As we drove out of Poland today we stopped at Auschwitz-Birkenau. Words can’t really express what it was like to stand where so many others stood in horrible conditions. To walk through the barracks they lived in. To see the conditions, breathe the air, and hear the stories of those who had gone before.
Auschwitz is an eerie place, but being there today in the cold, still, foggy conditions made the realities of its use during WWII so much more confronting. As I stood there rugged up with thermals, 3 jumpers, scarf, gloves and thermal woollen socks in my sturdy shoes, still shivering, I couldn’t help but think of those forced to work in similar weather conditions with nothing more than prison pyjamas and bare feet. As we walked though a remaining barrack at Birkenau that had housed hundreds of women in cramped and uncomfortable bunks, it made our race each morning for a good seat on the tour bus seems ridiculous, when all 50 of us would have been housed in just over 6 bunks. And as I looked at what little remained I was reminded that we as humans know when we are doing something wrong… we cover our tracks, we blow things up so they can’t be identified, burn things down and remove the evidence… we know… they knew.

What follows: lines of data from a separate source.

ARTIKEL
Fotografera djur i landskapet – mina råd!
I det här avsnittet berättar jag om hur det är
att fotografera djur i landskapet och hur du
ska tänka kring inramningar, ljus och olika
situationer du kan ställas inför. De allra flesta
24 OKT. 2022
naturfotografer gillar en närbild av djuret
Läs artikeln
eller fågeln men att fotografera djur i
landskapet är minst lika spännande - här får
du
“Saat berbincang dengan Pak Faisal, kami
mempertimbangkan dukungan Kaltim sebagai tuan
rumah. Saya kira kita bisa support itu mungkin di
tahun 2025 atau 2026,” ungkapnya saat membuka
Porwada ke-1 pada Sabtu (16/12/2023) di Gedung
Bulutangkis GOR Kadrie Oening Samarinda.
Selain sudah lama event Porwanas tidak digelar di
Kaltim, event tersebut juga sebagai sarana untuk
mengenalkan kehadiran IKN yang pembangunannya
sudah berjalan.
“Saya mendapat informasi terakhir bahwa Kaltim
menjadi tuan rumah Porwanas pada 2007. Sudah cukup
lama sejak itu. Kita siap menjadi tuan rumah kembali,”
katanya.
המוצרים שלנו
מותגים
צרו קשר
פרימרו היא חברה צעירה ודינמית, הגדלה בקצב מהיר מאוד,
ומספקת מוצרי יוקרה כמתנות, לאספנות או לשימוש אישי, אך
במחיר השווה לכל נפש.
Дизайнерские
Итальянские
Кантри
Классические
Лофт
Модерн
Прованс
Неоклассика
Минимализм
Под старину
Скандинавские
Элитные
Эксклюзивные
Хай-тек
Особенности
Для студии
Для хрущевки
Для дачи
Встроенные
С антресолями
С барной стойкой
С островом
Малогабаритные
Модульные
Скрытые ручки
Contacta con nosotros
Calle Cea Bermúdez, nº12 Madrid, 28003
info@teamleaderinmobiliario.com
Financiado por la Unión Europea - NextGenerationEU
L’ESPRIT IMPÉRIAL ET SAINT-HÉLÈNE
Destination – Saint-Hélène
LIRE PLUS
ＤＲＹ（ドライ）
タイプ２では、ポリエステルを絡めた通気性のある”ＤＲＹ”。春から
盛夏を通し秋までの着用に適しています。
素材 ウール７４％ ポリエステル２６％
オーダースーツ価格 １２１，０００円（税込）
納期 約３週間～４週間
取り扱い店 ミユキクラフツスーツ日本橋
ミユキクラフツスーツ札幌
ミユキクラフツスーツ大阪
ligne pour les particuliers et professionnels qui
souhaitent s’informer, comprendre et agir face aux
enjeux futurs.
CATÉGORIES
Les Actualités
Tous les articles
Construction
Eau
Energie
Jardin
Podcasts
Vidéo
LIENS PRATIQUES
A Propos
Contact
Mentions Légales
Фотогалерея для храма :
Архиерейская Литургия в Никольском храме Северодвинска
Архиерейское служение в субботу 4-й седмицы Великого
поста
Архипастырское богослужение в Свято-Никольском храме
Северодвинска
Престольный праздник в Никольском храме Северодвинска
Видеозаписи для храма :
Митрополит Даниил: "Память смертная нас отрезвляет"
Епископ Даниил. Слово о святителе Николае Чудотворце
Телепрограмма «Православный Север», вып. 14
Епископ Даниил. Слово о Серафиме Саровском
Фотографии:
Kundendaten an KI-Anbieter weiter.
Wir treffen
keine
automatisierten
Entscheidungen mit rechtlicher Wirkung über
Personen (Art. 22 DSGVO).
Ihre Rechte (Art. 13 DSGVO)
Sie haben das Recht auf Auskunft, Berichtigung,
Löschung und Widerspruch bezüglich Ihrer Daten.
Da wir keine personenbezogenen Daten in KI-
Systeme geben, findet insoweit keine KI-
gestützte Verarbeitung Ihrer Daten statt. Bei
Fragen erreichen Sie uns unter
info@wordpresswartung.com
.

I think the thing I have been finding most confronting particularly about WWII is lies the Jewish people were told constantly and despite the fact that so many never returned, so many still came with hope. Hope that they were in fact going to a better place, hope that work would set them free, hope that they would live, despite what they had heard and could see. They came under the lies of resettlement, bringing their best belongings. They were told they would live in rooms complete with twin chimneys – stoves for heat and cooking, stoves that were never used. The were told they could stay with their children as they were washed, only to have their dignity stolen as they stripped down and then held the hands of their loved ones as they died together. Only to have their belongings sorted, donated or sold. Only to be exploited even in death.

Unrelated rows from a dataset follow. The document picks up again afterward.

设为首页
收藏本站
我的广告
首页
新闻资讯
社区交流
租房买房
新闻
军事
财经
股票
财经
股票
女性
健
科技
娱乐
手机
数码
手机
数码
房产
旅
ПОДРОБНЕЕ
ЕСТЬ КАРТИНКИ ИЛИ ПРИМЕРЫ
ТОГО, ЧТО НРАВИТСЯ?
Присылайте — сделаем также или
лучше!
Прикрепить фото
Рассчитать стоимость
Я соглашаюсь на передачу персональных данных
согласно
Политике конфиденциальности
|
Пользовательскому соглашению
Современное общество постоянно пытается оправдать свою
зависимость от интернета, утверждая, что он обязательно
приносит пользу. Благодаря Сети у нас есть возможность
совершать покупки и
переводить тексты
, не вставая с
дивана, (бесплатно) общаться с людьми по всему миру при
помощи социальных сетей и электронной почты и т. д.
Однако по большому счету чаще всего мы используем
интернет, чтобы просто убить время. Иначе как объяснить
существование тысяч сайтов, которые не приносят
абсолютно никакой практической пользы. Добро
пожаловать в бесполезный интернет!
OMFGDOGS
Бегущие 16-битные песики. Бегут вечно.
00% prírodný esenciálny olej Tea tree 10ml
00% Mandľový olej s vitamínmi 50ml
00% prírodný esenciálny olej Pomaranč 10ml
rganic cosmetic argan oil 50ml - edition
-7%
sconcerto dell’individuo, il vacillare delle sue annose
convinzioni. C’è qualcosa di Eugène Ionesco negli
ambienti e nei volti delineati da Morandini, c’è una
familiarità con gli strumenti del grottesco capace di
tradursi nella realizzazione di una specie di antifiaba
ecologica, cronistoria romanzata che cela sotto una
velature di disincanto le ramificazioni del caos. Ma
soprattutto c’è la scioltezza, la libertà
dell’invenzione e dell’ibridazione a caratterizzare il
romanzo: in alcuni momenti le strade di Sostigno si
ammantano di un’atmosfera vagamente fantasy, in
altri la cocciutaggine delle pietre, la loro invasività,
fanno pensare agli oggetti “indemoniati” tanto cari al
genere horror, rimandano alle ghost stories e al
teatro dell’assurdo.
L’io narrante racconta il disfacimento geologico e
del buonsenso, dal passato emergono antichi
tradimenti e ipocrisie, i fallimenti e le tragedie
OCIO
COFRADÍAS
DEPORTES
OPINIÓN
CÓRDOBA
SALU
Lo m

It’s hard to believe that it isn’t just some horrible story. That this actually happened… and that despite it’s warning not to let it happen again that mass killings and genocide seem to continue with uncomfortable frequency.
There was a quote in the doorway that said:
“Those who do not remember the past are condemned to repeat it”
George Santayana
And I think we forget too often… I hope that I never forget the things that I have seen today… that I never gloss over a past this horrific. But more than anything I really do hope it stops repeating.